Although a bachelor all his life, Ravel loved the company of children. With little Jean and Mimie Godebski, in particular, he would spend hour after hour. It was to them that he dedicated his sequence of five pieces enfantines collectively titled Ma mere l'Oye (Mother Goose), and properly so, since it had been for the personal pleasure the he conceived this most enchanting of all fairytale works of art. It was first composed for piano 4-hands and was written at the wonderful summer retreat, La Grangette (the Little Barn), where his personal friends and parents of little Jean and Mimie, Cyprien and Ida Godebski, would spend their summers.

It was the celebrated publisher, Jacques Durand, who, as a guest at La Grangette one summer, happened to arrive while Ravel was busily occupied with his playmates. It was at that moment that the two young children were dispatched to the piano for a performance of some fanciful programmatic music that Ravel had whipped up for them the day before. It was all in good fun, but Durand was impressed enough with the little display that he approached Ravel and encouraged him to create something more serious. That very afternoon Ravel sat down and began to rework his little pieces.

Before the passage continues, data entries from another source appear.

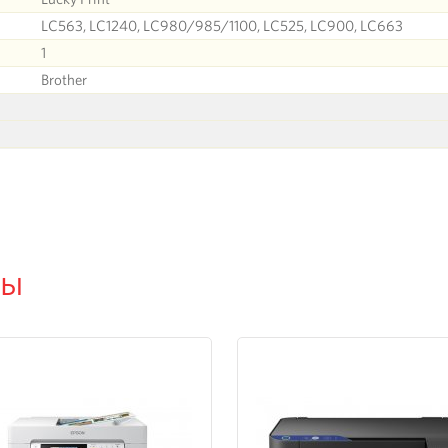
LC563, LC1240, LC980/985/1100, LC525, LC900, LC663
1
Brother
ры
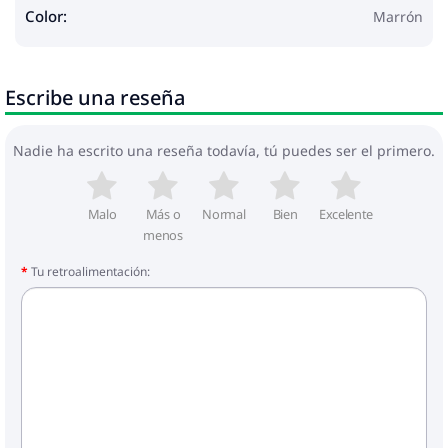
Color:
Marrón
Escribe una reseña
Nadie ha escrito una reseña todavía, tú puedes ser el primero.
Malo
Más o
Normal
Bien
Excelente
menos
Tu retroalimentación:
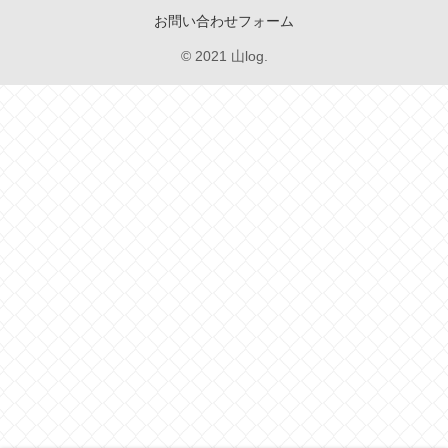
お問い合わせフォーム
© 2021 山log.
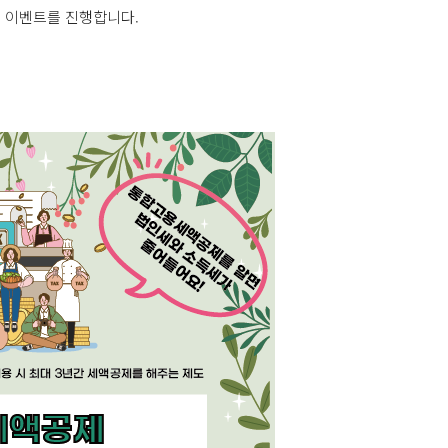
 이벤트를 진행합니다.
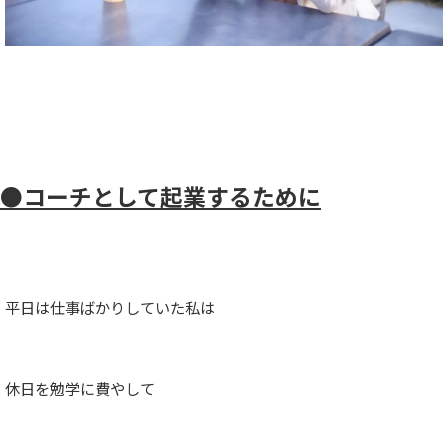
●コーチとして起業するために
平日は仕事ばかりしていた私は
休日を勉学に費やして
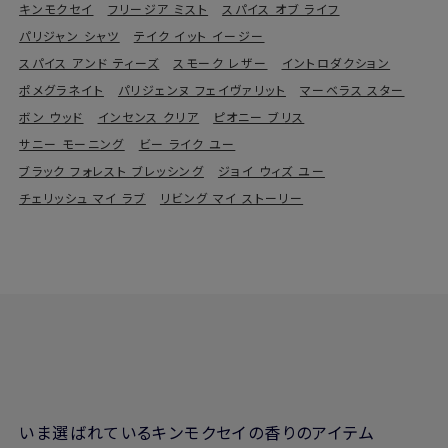
キンモクセイ
フリージア ミスト
スパイス オブ ライフ
パリジャン シャツ
テイク イット イージー
スパイス アンド ティーズ
スモーク レザー
イントロダクション
ポメグラネイト
パリジェンヌ フェイヴァリット
マーベラス スター
ボン ウッド
インセンス クリア
ピオニー ブリス
サニー モーニング
ビー ライク ユー
ブラック フォレスト ブレッシング
ジョイ ウィズ ユー
チェリッシュ マイ ラブ
リビング マイ ストーリー
いま選ばれているキンモクセイの香りのアイテム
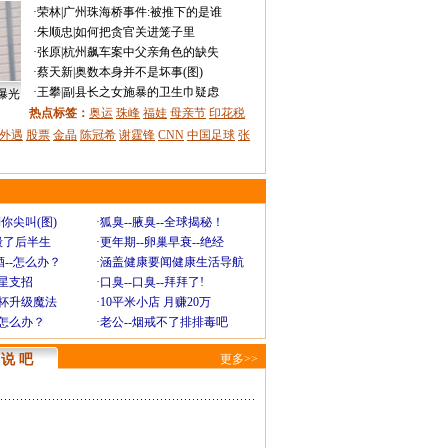
·
荣林
|
广州珠海桥事件:被推下的是谁
·
朱顺忠
|
如何把贪官关进笼子里
·
张原
|
杭州飙车案中父亲角色的缺失
·
蔡天新
|
奥数本身并不是坏事(图)
·
王攀
|
副县长之女施暴的卫生巾疑虑
曝光
热点标签：
奥运
珠峰
福娃
母亲节
印花税
外遇
股票
金晶
陈冠希
谢霆锋
CNN
中国足球
张
你尖叫(图)
·
狐臭--腋臭--全球揭秘！
毁了后半生
·
更年期--卵巢早衰--绝经
--怎么办？
·
涵盖健康要闻健康生活导航
明星支招
·
口臭--口臭--拜拜了!
罩杯升级魔法
·
10平米小店 月赚20万
-怎么办？
·
老公--烟戒不了排排毒吧
说 吧
更多>>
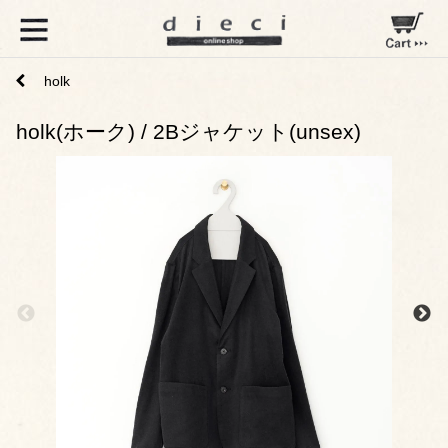
holk
holk(ホーク) / 2Bジャケット(unsex)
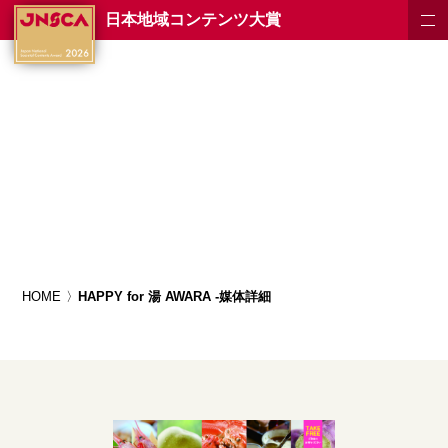
日本地域コンテンツ大賞
HOME
HAPPY for 湯 AWARA -媒体詳細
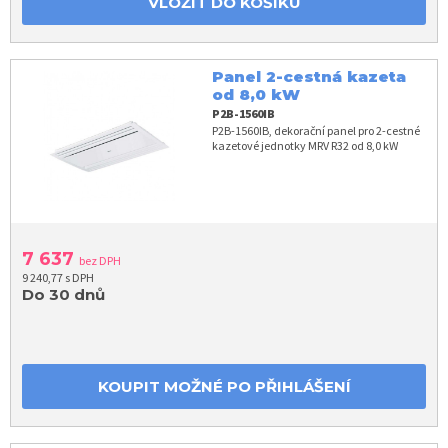
VLOŽIT DO KOŠÍKU
Panel 2-cestná kazeta
od 8,0 kW
P2B-1560IB
P2B-1560IB, dekorační panel pro 2-cestné
kazetové jednotky MRV R32 od 8,0 kW
7 637
bez DPH
9 240,77 s DPH
Do 30 dnů
KOUPIT MOŽNÉ PO PŘIHLÁŠENÍ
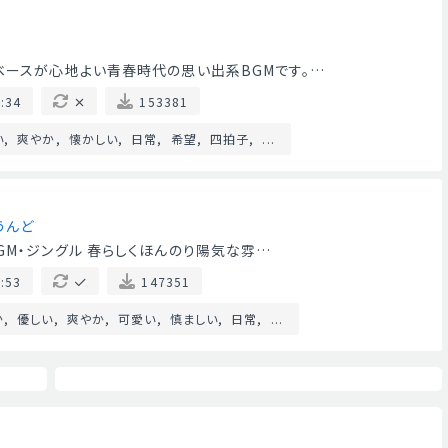
ベースが心地よい青春時代の思い出系BGMです。…
:34
153381
い
爽やか
懐かしい
日常
希望
四拍子
...
うんど
GM・ジングル 春らしくほんのり陽気な雰…
:53
147351
か
優しい
爽やか
可愛い
慎ましい
日常
...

As the music took shape, it occurred to Ravel that the Godebski children might be persuaded to play their little pieces on the occasion of the first public performance of the new work. When the children were first approached they were terrified and did all they could to beg, plead and in many cases cry to not play in public. But Ravel persisted and in the end demanded that they play. But to no avail the children simply refused. Pursuant to Ravel's belief that Ma Mere l'Oye should first be performed by children, since it was written for children, the work was introduced at the Salle Gaveau, Paris, on April 20th, 1910, with Jeanne Leleu (age 6) and Geneviève Drony (aged 10).

It was later in the summer of 1911, at the urging of choreographer Jeanne Hugard, that Ravel conceived of a ballet of the same title. To this end he transcribed his 4-hand score and augmented it with a Prelude, a Danse du rouet, and various interludes. The ballet was premiered on January 28th, 1912 at the Theatre des Arts.